## Record excerpts
══════
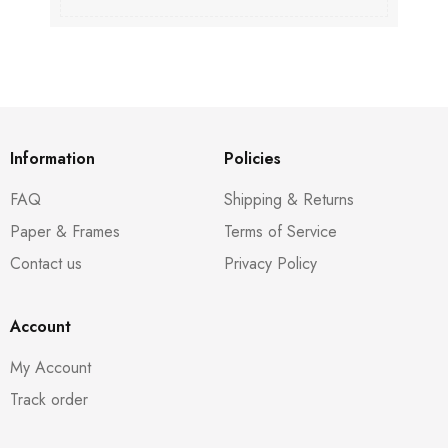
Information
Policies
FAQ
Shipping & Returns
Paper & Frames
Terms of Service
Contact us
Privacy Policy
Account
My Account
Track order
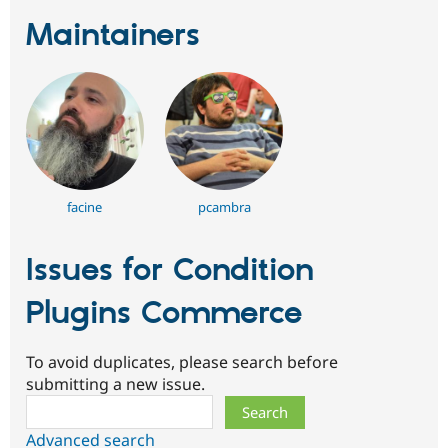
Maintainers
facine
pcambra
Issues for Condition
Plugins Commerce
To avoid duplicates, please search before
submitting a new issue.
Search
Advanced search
══════
## Task item
Please transcribe the material above exactly as written. Leave the pictures out.

## Your solution
Information
Policies
FAQ
Shipping & Returns
Paper & Frames
Terms of Service
Contact us
Privacy Policy
Account
My Account
Track order
Maintainers
facine
pcambra
Issues for Condition
Plugins Commerce
To avoid duplicates, please search before
submitting a new issue.
Search
Advanced search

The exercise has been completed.